_Aim of the exercise_
Edit the data below so that every "pie chart" becomes "circle graph", leaving everything else unchanged. Omit the pictures from your answer.

BEGIN Input data

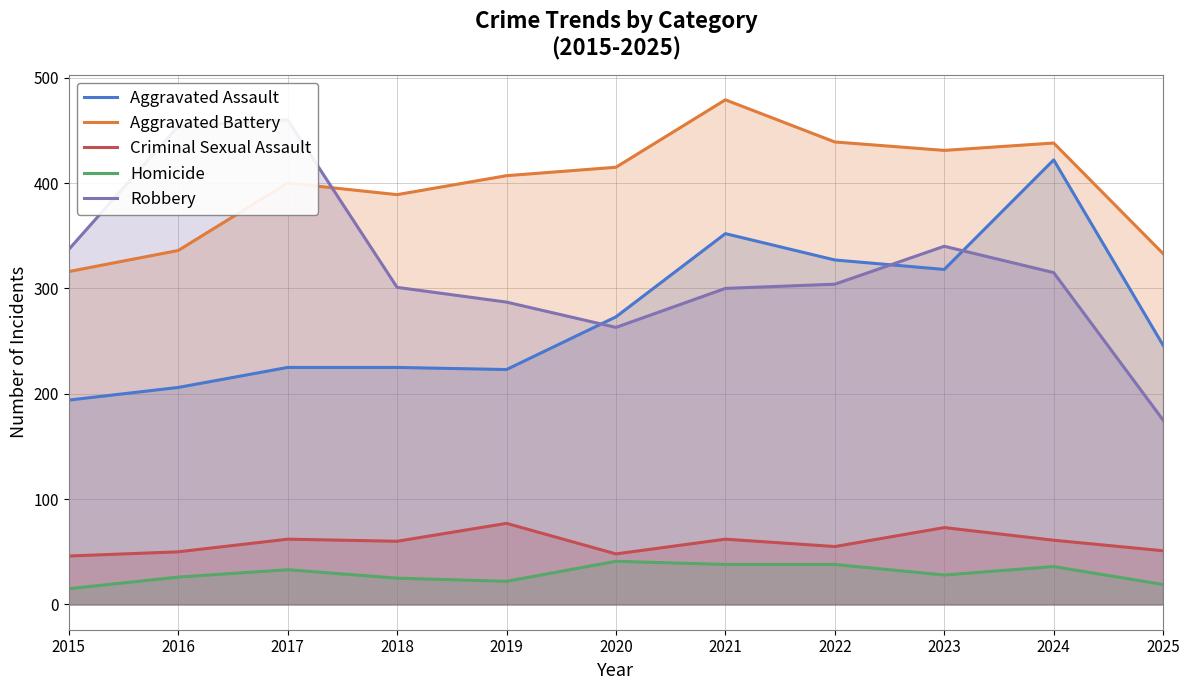

At which label does Aggravated Assault reach its peak?

2024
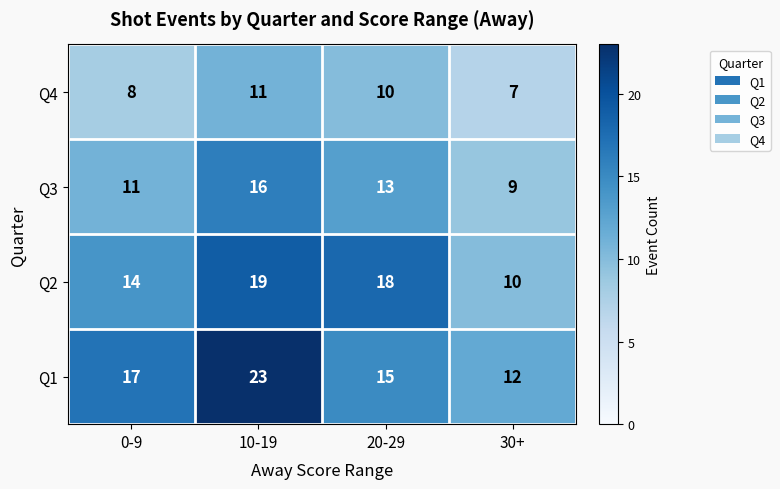

Where is Q3 nearest to the value 12?

0-9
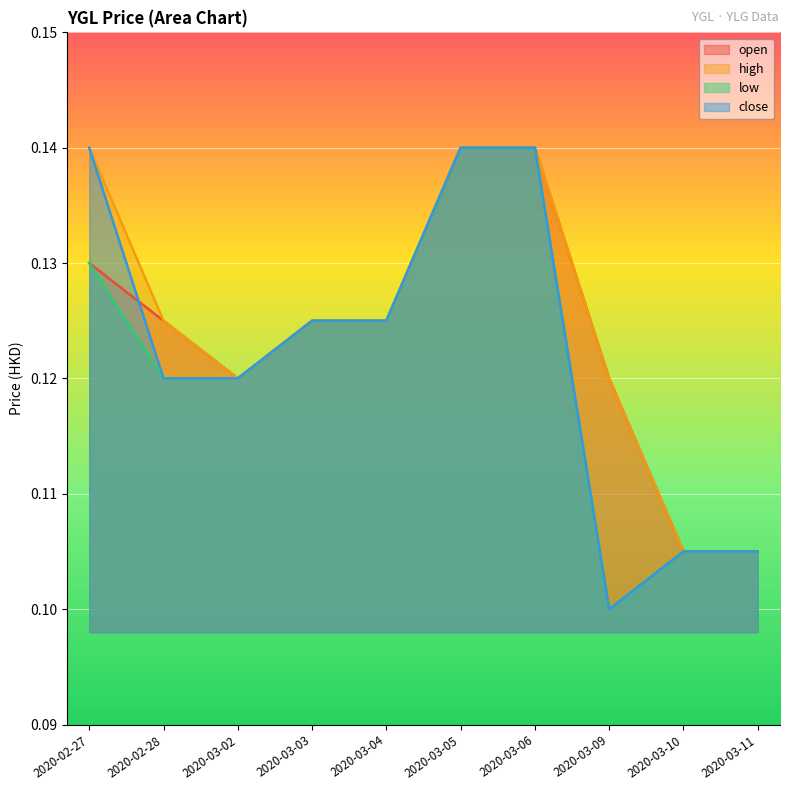

Is it true that open equals 0.2 at 2020-03-03?

False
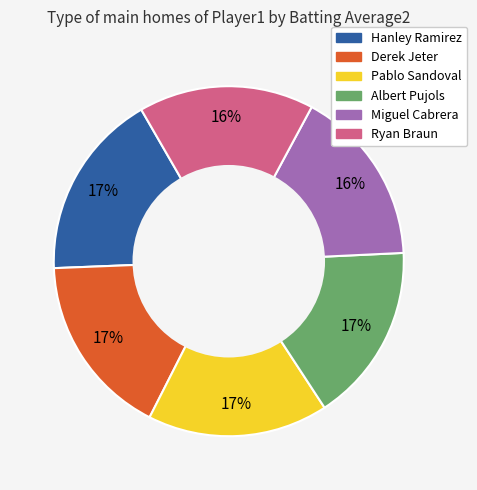

To the nearest percent, what percentage of the pie is Ryan Braun?

16%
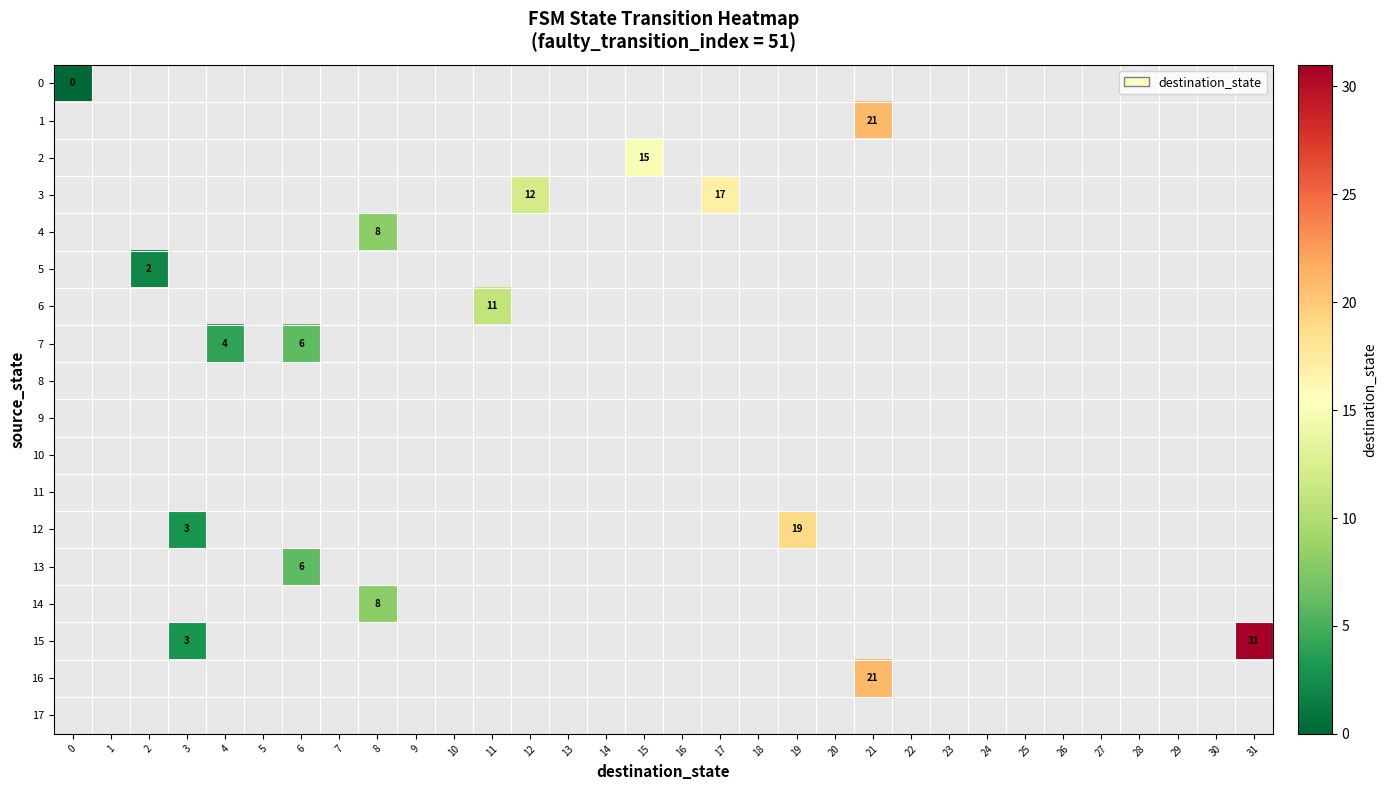

Which has a higher value, 18 or 22?

22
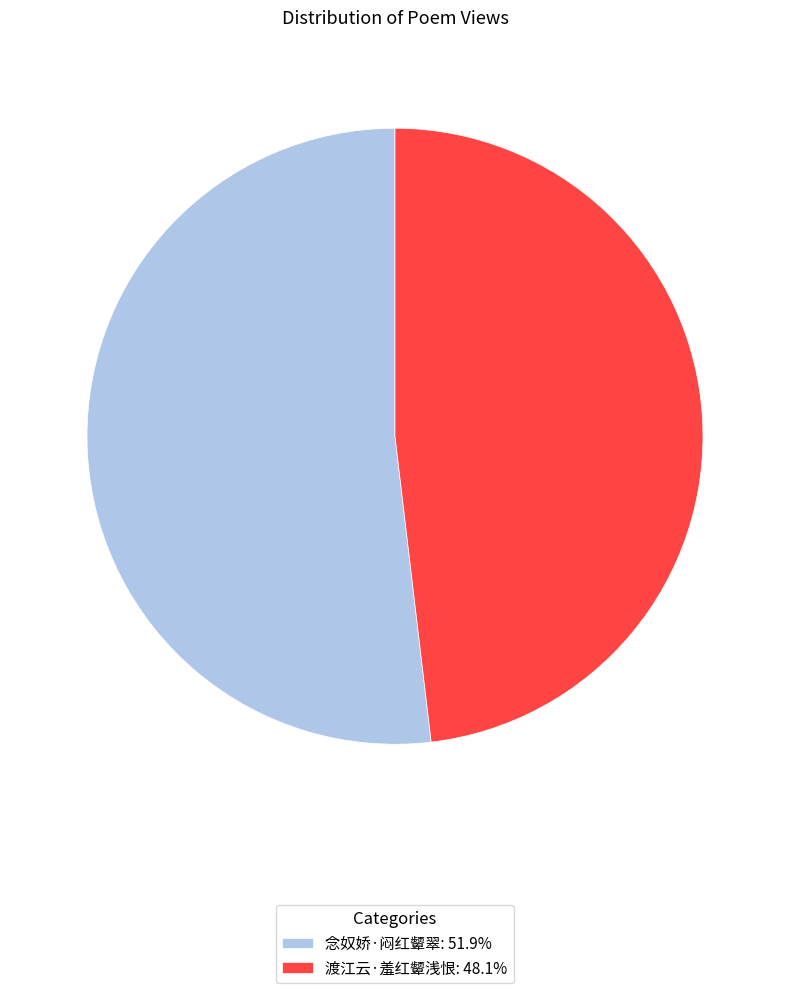

How many segments does this pie chart have?

2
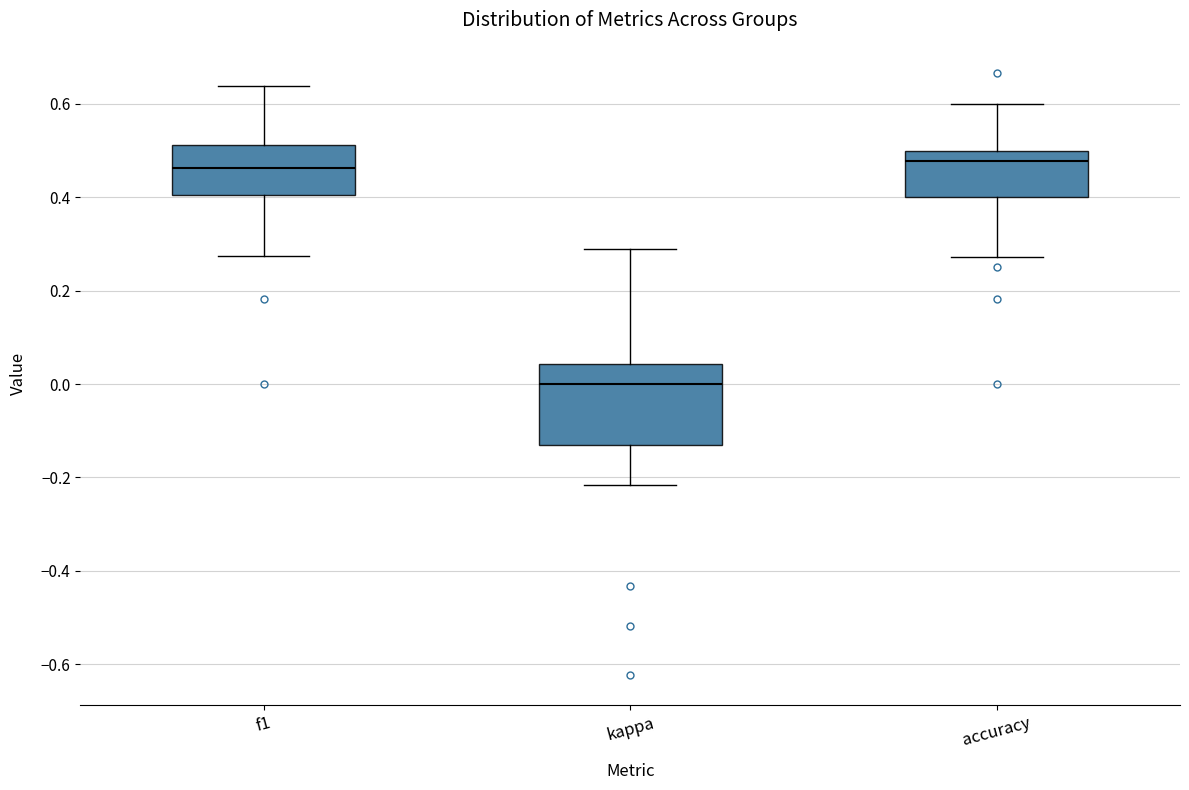

Comparing the boxes themselves (not the whiskers), which one is the tallest?

kappa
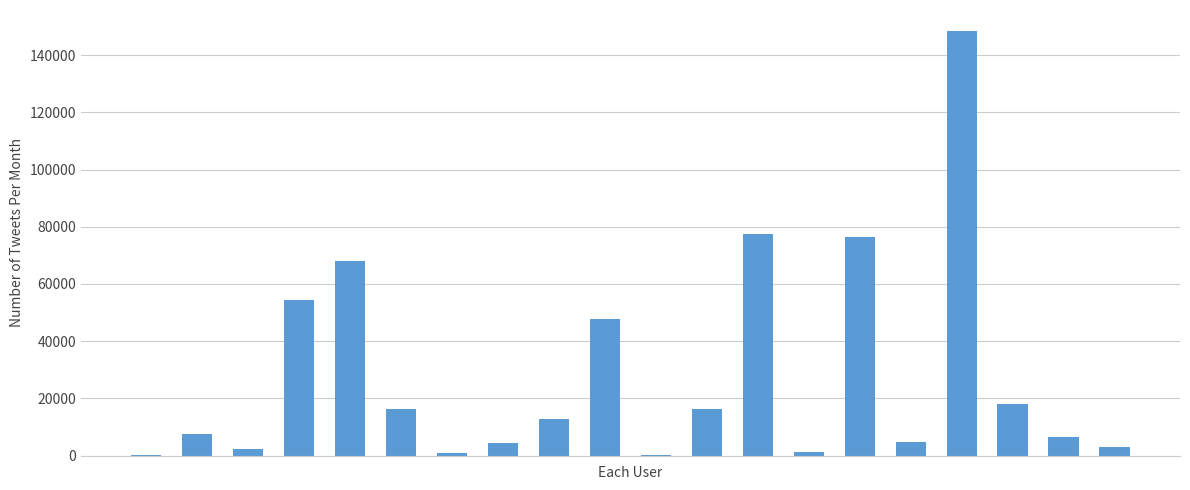

What is the greatest value displayed?

148388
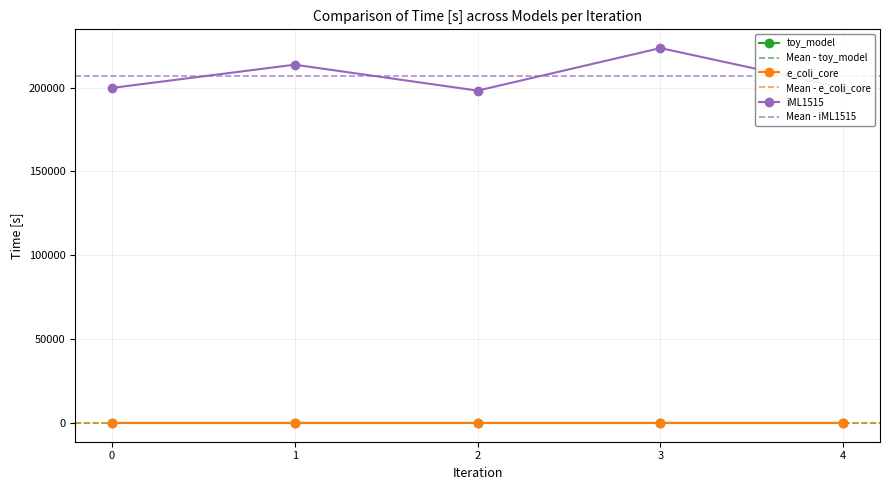

At which label does toy_model reach its minimum?

2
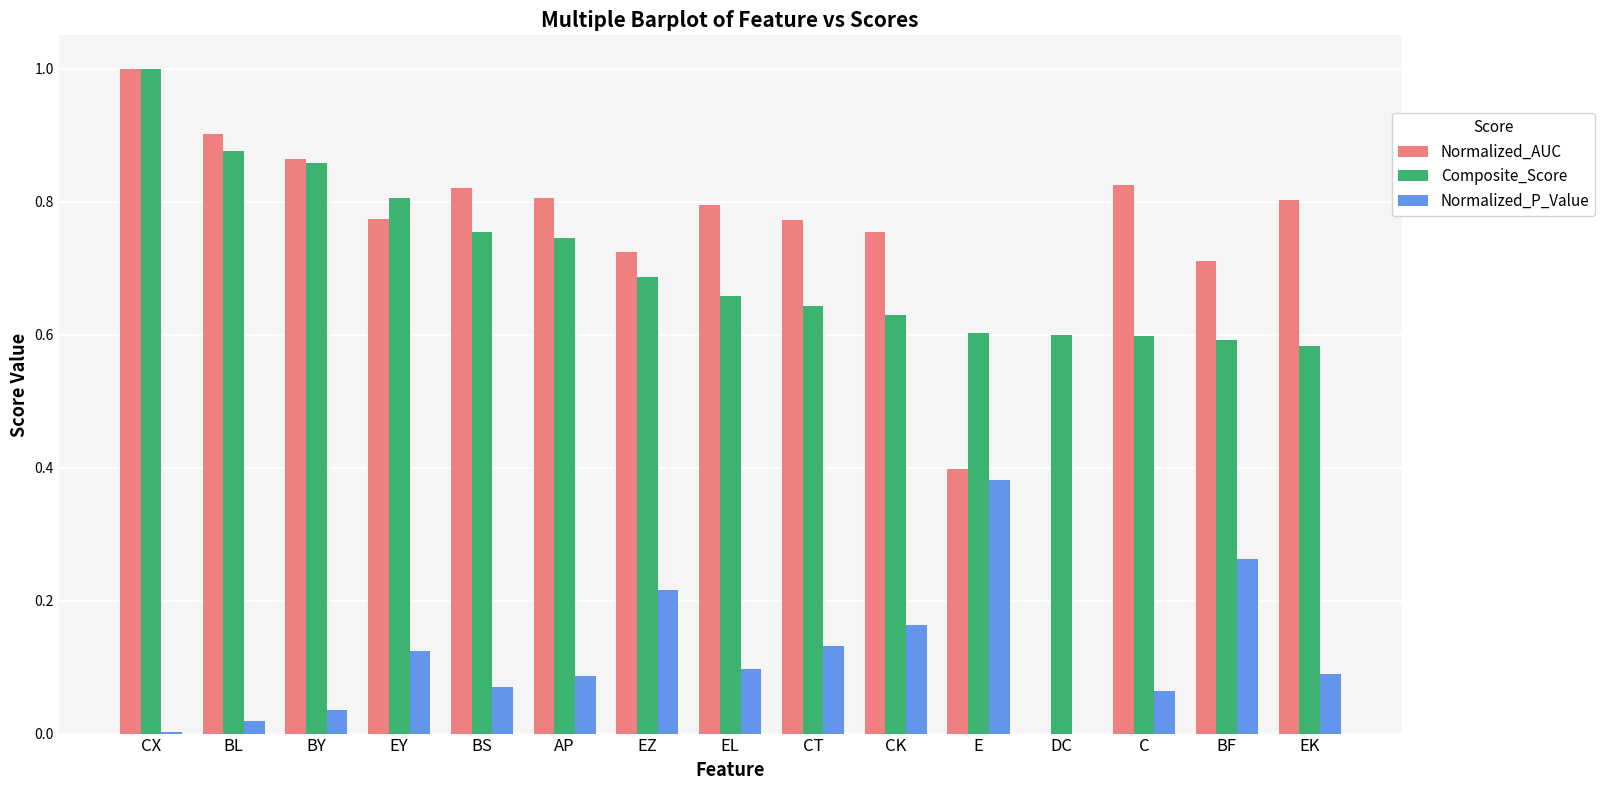

How many data points does each series have?

15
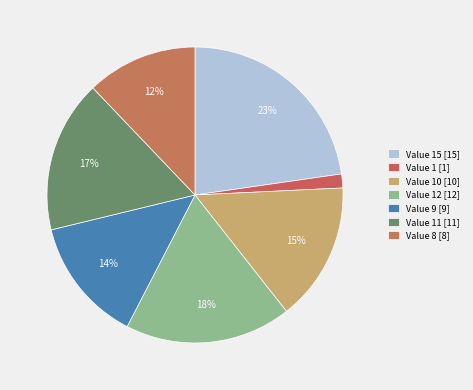

How many slices are in this pie chart?

7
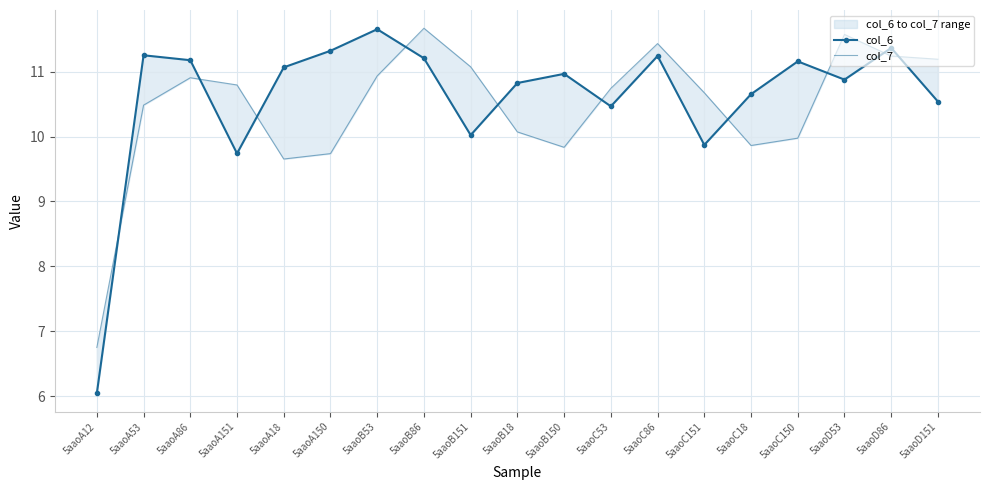

The col_7 series shows 3.5 at 5aaoB150. True or false?

False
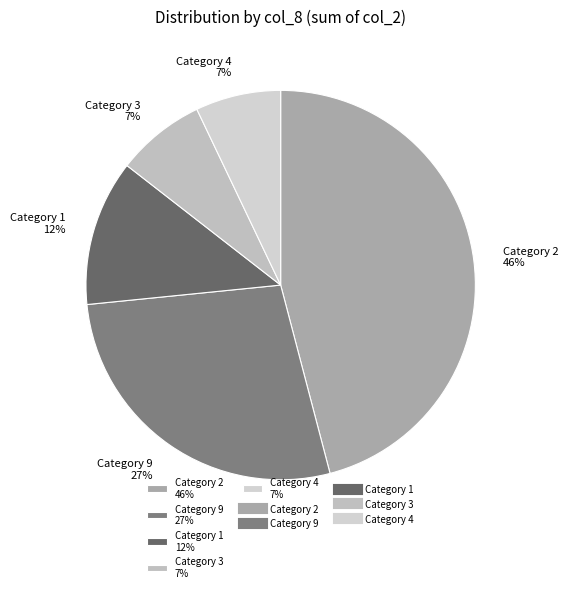

To the nearest percent, what is the average slice percentage?

20%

END Input data

_Exercise solution_
At which label does Aggravated Assault reach its peak?

2024

Where is Q3 nearest to the value 12?

0-9

Is it true that open equals 0.2 at 2020-03-03?

False

To the nearest percent, what percentage of the pie is Ryan Braun?

16%

Which has a higher value, 18 or 22?

22

How many segments does this circle graph have?

2

Comparing the boxes themselves (not the whiskers), which one is the tallest?

kappa

What is the greatest value displayed?

148388

At which label does toy_model reach its minimum?

2

How many data points does each series have?

15

How many slices are in this circle graph?

7

The col_7 series shows 3.5 at 5aaoB150. True or false?

False

To the nearest percent, what is the average slice percentage?

20%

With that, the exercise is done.